*** Data section ***
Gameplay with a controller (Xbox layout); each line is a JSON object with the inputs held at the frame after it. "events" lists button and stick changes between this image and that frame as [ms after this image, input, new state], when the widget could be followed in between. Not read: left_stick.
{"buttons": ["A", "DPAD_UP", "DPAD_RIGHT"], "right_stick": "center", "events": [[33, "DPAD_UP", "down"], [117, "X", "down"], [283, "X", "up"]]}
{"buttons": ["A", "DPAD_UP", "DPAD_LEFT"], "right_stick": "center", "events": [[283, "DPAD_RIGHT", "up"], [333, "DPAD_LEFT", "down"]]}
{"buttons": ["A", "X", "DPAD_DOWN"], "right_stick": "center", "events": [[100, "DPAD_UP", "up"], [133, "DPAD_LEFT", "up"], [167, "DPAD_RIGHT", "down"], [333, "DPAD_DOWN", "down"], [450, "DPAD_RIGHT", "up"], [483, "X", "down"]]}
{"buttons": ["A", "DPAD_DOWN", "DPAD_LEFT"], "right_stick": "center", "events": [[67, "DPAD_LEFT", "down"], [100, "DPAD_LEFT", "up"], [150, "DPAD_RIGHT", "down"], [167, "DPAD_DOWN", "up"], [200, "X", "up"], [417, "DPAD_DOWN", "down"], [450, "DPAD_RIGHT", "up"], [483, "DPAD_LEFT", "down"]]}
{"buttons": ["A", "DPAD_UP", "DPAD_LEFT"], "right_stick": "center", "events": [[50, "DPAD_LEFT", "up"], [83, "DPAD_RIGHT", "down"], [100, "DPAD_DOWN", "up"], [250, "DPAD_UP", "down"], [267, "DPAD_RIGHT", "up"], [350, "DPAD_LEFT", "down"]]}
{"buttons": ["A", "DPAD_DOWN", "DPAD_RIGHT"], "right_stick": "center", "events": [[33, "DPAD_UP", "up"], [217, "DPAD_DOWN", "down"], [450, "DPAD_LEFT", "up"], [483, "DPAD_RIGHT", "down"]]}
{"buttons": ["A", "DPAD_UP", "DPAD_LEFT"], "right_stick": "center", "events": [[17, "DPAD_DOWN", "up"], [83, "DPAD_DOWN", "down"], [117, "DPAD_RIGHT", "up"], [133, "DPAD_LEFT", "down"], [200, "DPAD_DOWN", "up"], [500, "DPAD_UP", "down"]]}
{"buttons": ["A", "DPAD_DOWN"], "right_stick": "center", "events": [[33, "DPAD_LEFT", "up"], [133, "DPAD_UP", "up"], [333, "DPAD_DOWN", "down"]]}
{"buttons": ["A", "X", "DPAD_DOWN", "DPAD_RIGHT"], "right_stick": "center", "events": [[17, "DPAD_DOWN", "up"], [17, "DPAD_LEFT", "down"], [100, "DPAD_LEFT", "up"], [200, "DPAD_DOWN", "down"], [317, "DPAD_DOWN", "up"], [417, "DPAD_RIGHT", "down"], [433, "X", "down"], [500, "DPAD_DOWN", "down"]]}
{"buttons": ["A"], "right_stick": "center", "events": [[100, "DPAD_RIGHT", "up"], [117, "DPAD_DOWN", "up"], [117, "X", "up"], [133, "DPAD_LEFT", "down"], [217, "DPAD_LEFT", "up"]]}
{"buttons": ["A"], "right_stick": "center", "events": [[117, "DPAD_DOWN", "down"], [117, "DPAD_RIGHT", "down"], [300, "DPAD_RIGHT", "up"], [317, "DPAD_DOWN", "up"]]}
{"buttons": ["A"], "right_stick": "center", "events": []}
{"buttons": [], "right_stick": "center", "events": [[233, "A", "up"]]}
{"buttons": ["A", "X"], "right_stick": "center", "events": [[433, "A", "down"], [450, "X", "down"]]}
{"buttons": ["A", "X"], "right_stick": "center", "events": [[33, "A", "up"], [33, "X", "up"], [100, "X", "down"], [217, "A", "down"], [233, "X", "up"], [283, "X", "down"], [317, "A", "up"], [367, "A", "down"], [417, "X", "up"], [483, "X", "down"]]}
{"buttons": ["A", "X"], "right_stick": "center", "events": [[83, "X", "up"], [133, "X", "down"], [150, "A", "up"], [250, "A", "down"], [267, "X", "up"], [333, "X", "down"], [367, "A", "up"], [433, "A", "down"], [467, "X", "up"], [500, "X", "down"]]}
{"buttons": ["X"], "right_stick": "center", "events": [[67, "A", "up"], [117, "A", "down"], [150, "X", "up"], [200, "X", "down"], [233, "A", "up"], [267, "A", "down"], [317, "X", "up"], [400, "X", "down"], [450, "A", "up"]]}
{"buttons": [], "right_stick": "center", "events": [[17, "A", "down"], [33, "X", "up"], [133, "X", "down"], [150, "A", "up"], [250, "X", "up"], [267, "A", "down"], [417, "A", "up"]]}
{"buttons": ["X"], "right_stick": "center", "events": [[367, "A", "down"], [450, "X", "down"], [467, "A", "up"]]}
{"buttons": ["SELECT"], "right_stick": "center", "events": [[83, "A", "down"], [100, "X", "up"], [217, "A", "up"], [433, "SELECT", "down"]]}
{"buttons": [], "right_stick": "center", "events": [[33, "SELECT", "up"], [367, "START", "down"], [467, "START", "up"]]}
*** End of Data section ***
Task instructions - Which lines of the data contain "SELECT"? Copy them all.

Response below -
{"buttons": ["SELECT"], "right_stick": "center", "events": [[83, "A", "down"], [100, "X", "up"], [217, "A", "up"], [433, "SELECT", "down"]]}
{"buttons": [], "right_stick": "center", "events": [[33, "SELECT", "up"], [367, "START", "down"], [467, "START", "up"]]}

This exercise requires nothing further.